Natalie Peanut Butter
Natalie Peanut Butter
by Naomi Wright Williams
I was sitting in a college class and we were discussing the therapeutic benefits of confessing the things that we had done wrong in our lives. The teacher taught us that if we had wronged someone and not apologized that a tremendous burden would be lifted if we would go to them and set the matter straight. As he taught us this principle I immediately had an experience pop into my mind that I had never admitted to anyone. At first I tried to laugh it off because it had happened so many years before and was only with my sister Natalie. I had rationalized it away so much over the years that it became a small matter, or so I thought. The next two days were pure torture as I replayed the scenario in my mind over and over.

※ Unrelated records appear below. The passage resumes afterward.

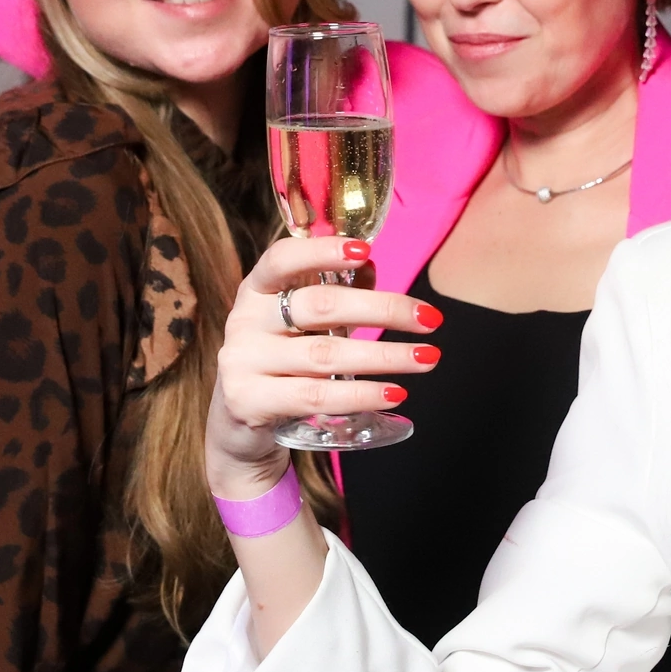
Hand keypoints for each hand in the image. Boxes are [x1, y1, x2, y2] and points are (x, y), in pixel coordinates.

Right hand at [204, 236, 441, 499]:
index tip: (366, 250)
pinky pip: (316, 395)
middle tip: (430, 319)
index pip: (282, 259)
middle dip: (382, 310)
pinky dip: (360, 395)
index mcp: (257, 290)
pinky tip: (394, 393)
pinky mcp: (248, 400)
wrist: (240, 420)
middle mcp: (244, 320)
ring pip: (324, 355)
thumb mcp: (304, 323)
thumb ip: (335, 293)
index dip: (321, 250)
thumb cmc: (282, 360)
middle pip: (319, 306)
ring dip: (384, 356)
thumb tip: (369, 266)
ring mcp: (242, 361)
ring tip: (426, 358)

When I was 8 years old my family didn’t have a lot of money and it was very well known that we did not waste food. One day I got a huge spoonful of peanut butter. I took one little bite of it and then threw the rest in the trash, along with the spoon. I didn’t think anything about it until I heard my mom asking my two brothers if they were the ones who had wasted the peanut butter. I heard them both say no. Then it was my turn. “No, Mom, I didn’t waste the peanut butter.” Off she went to ask my little sister Natalie. Of course she said no as well. Did I mention that Mom and Dad were very big on telling the truth? Soon Dad was involved and lined up all four of us in the kitchen. He went down the row asking each of us who threw the peanut butter in the trash. Now I felt like I couldn’t tell the truth. I had already lied and gotten out of it up to this point, so I thought I had to keep going.

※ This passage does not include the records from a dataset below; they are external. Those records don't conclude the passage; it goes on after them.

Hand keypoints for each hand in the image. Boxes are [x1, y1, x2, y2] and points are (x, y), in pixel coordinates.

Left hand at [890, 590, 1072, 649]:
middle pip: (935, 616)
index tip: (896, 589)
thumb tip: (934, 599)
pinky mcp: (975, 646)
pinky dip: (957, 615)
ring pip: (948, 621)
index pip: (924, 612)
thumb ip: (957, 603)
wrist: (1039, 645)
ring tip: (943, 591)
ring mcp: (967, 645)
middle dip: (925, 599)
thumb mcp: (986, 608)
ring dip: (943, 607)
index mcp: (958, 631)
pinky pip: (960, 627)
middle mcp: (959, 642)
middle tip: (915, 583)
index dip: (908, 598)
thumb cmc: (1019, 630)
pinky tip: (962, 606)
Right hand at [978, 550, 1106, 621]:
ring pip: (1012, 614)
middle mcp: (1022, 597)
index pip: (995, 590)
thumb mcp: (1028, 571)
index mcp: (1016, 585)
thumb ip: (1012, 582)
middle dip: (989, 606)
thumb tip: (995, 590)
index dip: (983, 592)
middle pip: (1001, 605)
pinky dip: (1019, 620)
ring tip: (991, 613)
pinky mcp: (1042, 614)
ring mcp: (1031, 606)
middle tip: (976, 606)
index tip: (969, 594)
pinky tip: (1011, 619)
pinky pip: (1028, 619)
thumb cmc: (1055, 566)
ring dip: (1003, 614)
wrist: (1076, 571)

It slowly became very apparent that Mom and Dad weren’t going to let this one drop. It wasn’t just that one of us had wasted the food; it was that someone was lying. Finally Dad had had enough. He told us that if the culprit didn’t make himself/herself known immediately that all of us were in big trouble. He was going to count to five and then everyone was going to be in trouble. As he started the count my 5-year-old sister Natalie stepped up and said, “It was me, Dad.” I had never felt such relief in my life. I remember hearing her get in a lot of trouble as I went skipping away to play.

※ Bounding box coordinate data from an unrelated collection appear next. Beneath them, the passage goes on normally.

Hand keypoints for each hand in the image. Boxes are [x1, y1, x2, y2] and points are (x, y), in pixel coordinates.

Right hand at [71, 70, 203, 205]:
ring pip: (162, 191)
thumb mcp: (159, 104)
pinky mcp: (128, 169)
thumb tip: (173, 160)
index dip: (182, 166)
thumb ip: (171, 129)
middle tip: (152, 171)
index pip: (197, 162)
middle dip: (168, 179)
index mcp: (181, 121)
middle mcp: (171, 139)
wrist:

I know that this seems rather ridiculous since it had happened 12 years before. But I simply could not get the guilty feeling to go away. No matter how many times I tried to put the thoughts out of my mind, I knew that the only way to feel better was to call Natalie and apologize. I will never forget her laughter as she listened to me sob and offer my heartfelt apology over the peanut butter incident. And I will also never forget the immediate relief and calm I felt after making that confession just like my teacher had said. I found that it is much easier to confess our faults rather than carry the burden.